Task data ▸
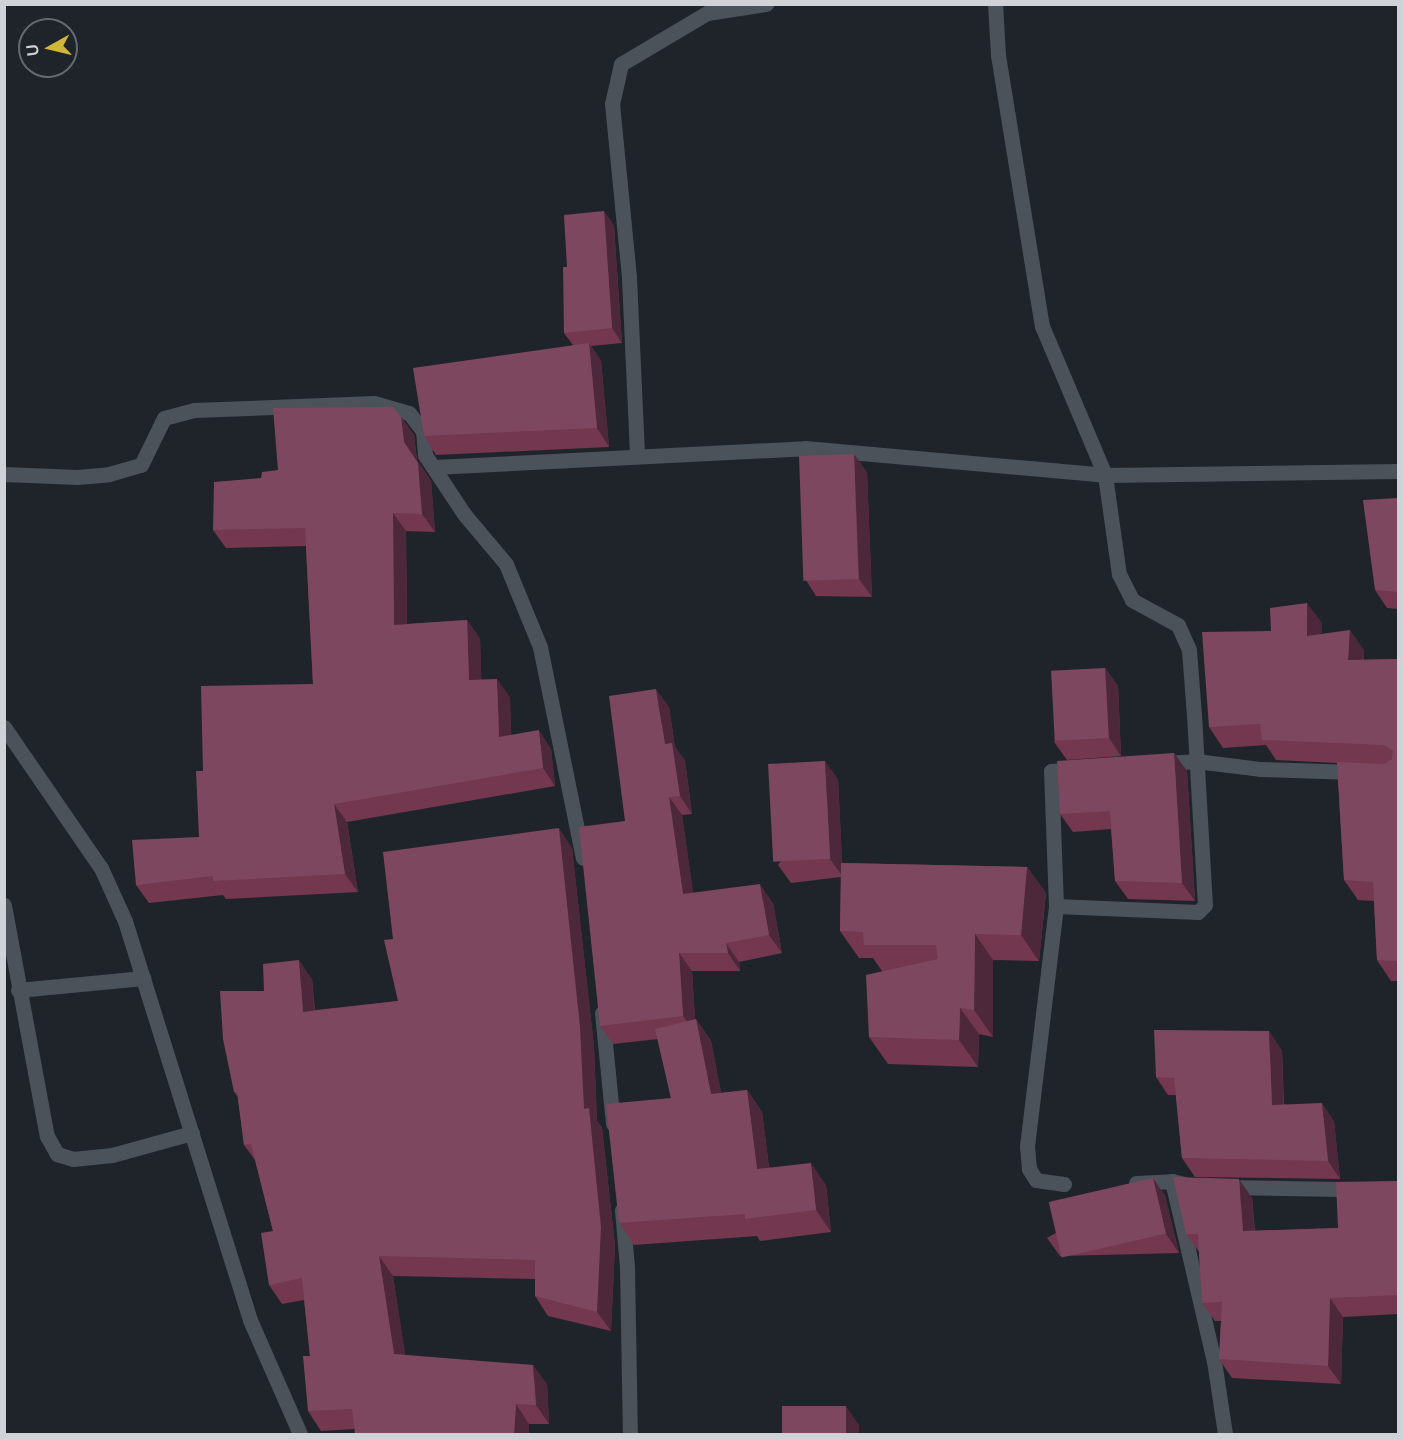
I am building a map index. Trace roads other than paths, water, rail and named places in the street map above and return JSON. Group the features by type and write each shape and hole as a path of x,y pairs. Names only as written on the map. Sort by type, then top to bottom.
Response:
{"street":[{"path":"637,454 629,277 612,104 621,64 707,13 766,4"},
{"path":"995,4 998,55 1042,326 1105,475 1119,574 1132,600 1178,625 1189,650 1204,905 1198,912 1056,906"},
{"path":"4,474 77,477 109,474 141,465 164,418 194,410 374,403 409,412 423,431 425,455 464,514 506,564 540,646 585,869"},
{"path":"434,467 637,454 805,448 1105,475 1398,471"},
{"path":"4,727 101,868 125,921 261,1351 300,1434"},
{"path":"1140,765 1196,761 1260,769 1375,773"},
{"path":"1079,1185 1047,1184 1036,1180 1029,1169 1027,1146 1056,906 1051,771 1095,768"},
{"path":"4,905 47,1136 57,1154 73,1159 112,1155 192,1134"},
{"path":"18,990 142,978"},
{"path":"600,995 614,1137"},
{"path":"1124,1184 1172,1181 1197,1187 1398,1190"},
{"path":"1172,1181 1214,1361 1225,1434"},
{"path":"620,1196 627,1267 630,1434"}]}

Task item ▸ An exact copy of the entries, without any pictures, is what the answer should be.

Answer to this problem ▸
I am building a map index. Trace roads other than paths, water, rail and named places in the street map above and return JSON. Group the features by type and write each shape and hole as a path of x,y pairs. Names only as written on the map. Sort by type, then top to bottom.
Response:
{"street":[{"path":"637,454 629,277 612,104 621,64 707,13 766,4"},
{"path":"995,4 998,55 1042,326 1105,475 1119,574 1132,600 1178,625 1189,650 1204,905 1198,912 1056,906"},
{"path":"4,474 77,477 109,474 141,465 164,418 194,410 374,403 409,412 423,431 425,455 464,514 506,564 540,646 585,869"},
{"path":"434,467 637,454 805,448 1105,475 1398,471"},
{"path":"4,727 101,868 125,921 261,1351 300,1434"},
{"path":"1140,765 1196,761 1260,769 1375,773"},
{"path":"1079,1185 1047,1184 1036,1180 1029,1169 1027,1146 1056,906 1051,771 1095,768"},
{"path":"4,905 47,1136 57,1154 73,1159 112,1155 192,1134"},
{"path":"18,990 142,978"},
{"path":"600,995 614,1137"},
{"path":"1124,1184 1172,1181 1197,1187 1398,1190"},
{"path":"1172,1181 1214,1361 1225,1434"},
{"path":"620,1196 627,1267 630,1434"}]}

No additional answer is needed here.